Using the records below, filter out every line that lacks "CENTER" and copy the rest.

[Start of Attachment]

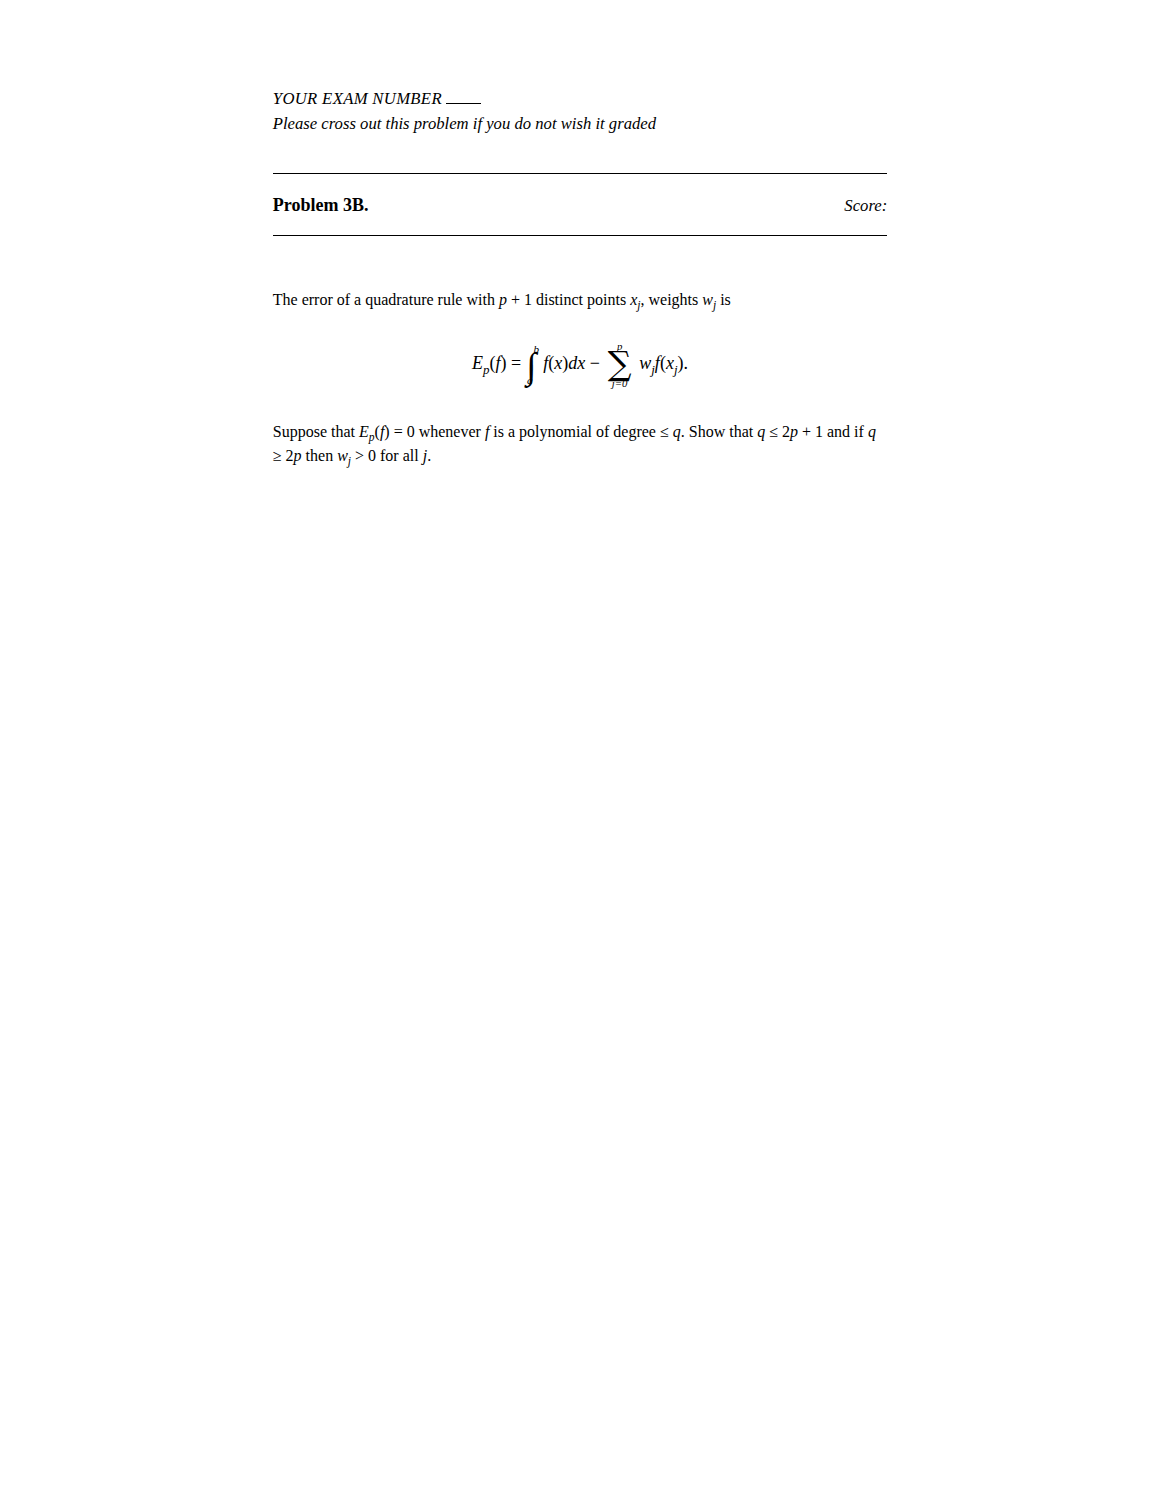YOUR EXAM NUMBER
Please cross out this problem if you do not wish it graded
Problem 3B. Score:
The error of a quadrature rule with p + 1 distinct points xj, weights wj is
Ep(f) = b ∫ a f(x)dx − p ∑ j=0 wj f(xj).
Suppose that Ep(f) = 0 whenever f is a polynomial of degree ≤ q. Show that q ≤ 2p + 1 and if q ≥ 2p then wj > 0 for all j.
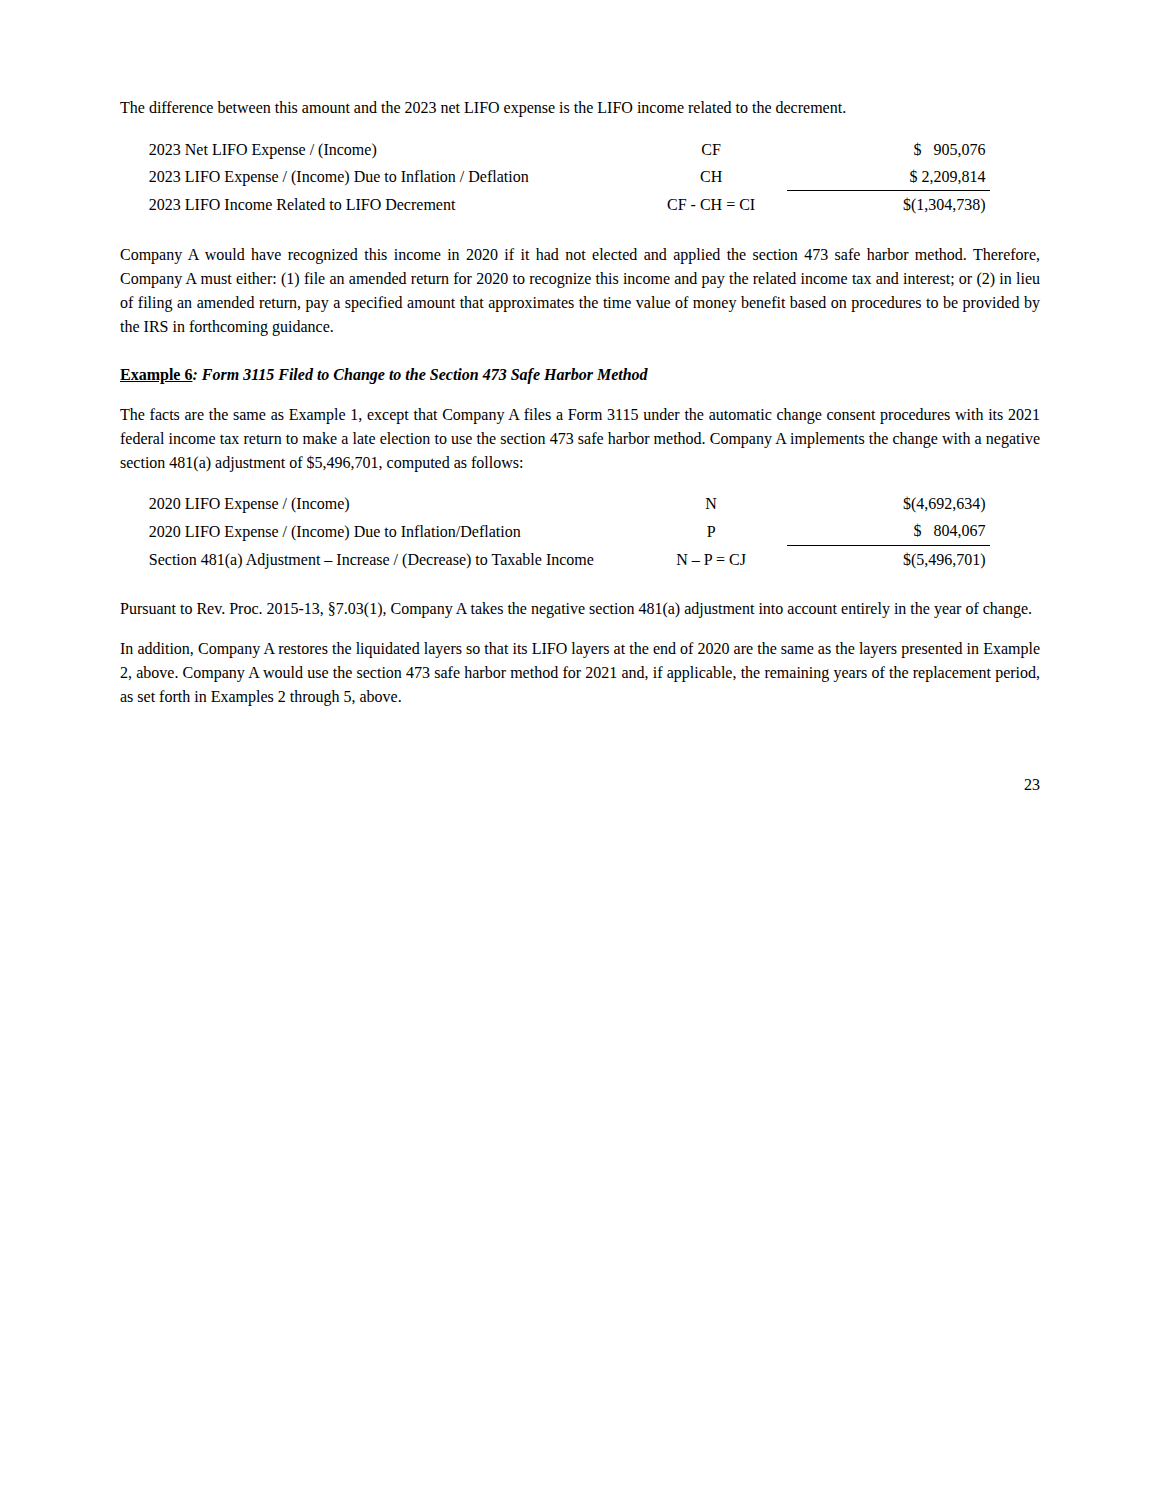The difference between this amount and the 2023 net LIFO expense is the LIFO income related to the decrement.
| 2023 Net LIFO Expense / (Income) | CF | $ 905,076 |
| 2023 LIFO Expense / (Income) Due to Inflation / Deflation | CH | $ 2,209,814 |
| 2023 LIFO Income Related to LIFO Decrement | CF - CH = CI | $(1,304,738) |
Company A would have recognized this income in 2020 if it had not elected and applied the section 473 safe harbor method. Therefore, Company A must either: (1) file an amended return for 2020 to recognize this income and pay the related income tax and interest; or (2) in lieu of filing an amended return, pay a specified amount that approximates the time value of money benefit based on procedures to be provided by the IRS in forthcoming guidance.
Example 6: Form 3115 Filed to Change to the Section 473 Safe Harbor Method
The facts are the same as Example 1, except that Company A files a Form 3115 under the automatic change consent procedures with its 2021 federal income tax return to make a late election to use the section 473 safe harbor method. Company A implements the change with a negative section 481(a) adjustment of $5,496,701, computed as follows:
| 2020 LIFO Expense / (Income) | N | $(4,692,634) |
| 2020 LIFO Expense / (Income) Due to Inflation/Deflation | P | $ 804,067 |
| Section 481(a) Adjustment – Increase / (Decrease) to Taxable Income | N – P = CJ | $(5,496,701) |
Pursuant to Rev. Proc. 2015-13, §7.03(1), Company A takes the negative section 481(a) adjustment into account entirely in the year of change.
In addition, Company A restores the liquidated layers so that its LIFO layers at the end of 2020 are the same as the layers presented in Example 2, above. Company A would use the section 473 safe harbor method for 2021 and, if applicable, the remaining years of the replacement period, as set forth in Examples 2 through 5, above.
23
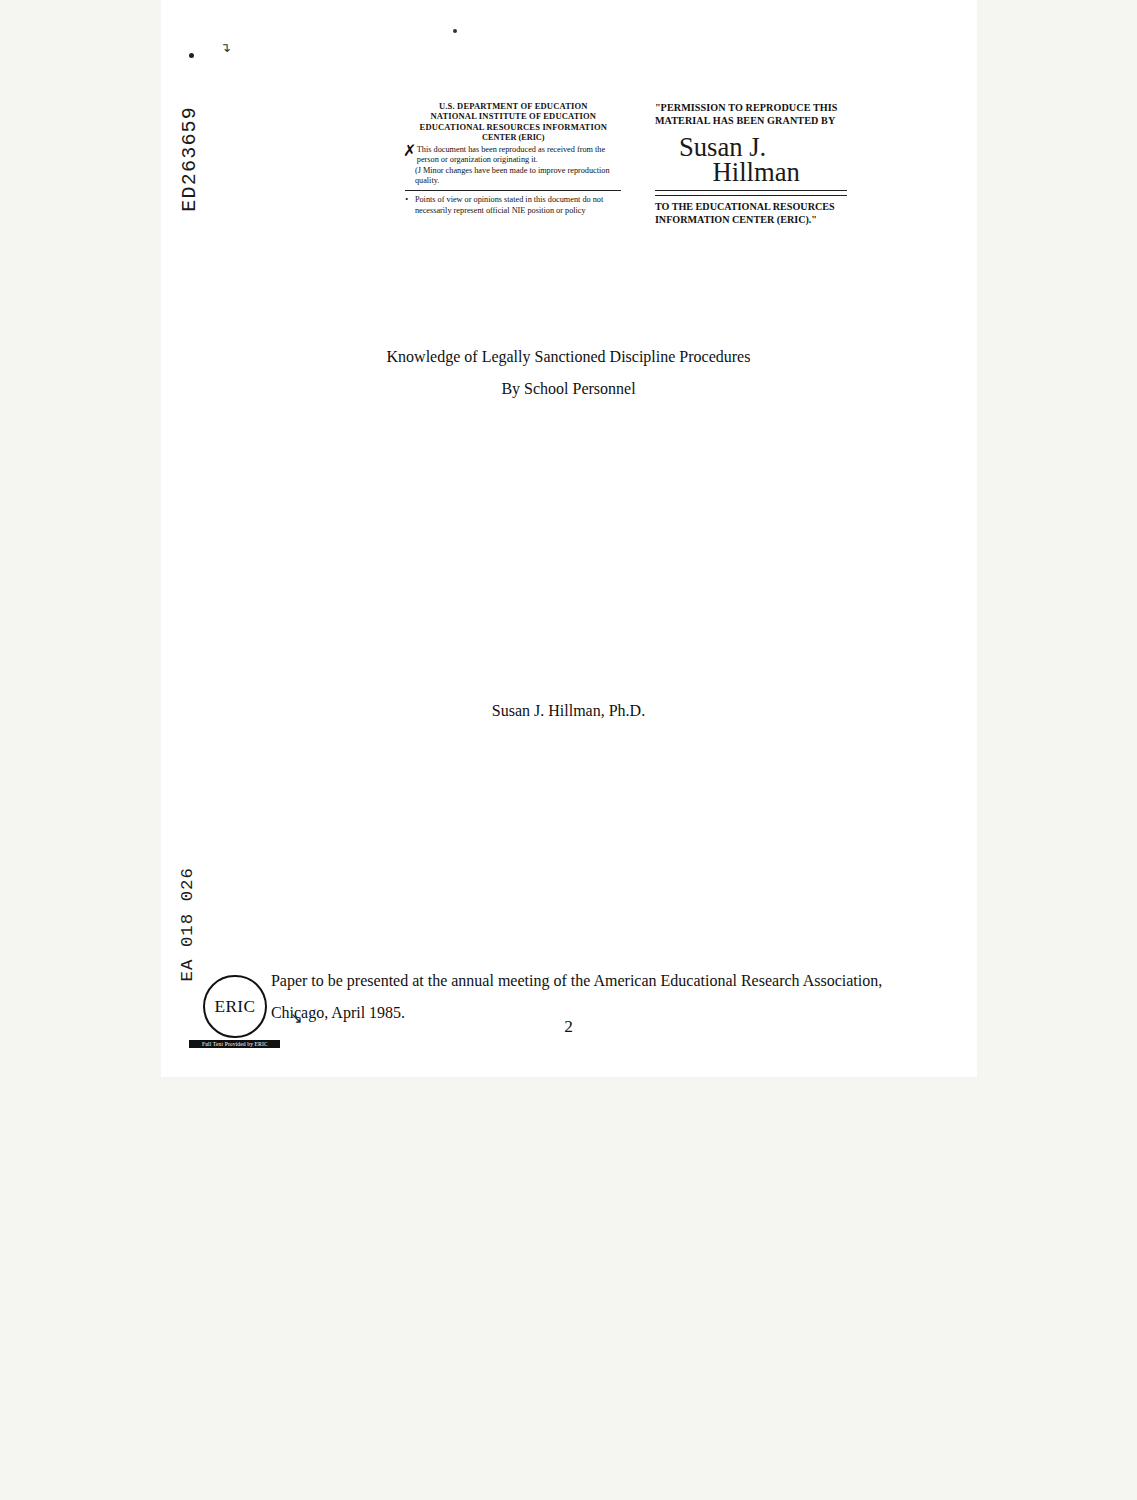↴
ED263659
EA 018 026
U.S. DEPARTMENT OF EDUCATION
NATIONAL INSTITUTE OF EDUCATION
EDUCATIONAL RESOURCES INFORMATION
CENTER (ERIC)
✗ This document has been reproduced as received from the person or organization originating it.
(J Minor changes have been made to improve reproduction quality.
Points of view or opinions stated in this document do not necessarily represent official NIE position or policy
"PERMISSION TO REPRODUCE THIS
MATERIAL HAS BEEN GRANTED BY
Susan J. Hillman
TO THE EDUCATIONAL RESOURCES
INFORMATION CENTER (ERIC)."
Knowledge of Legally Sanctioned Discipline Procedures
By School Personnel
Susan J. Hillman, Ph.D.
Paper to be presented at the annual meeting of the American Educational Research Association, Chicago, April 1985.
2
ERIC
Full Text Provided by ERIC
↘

[End of Attachment]

## [RESPONSE TO THE EXERCISE]
CENTER (ERIC)
INFORMATION CENTER (ERIC)."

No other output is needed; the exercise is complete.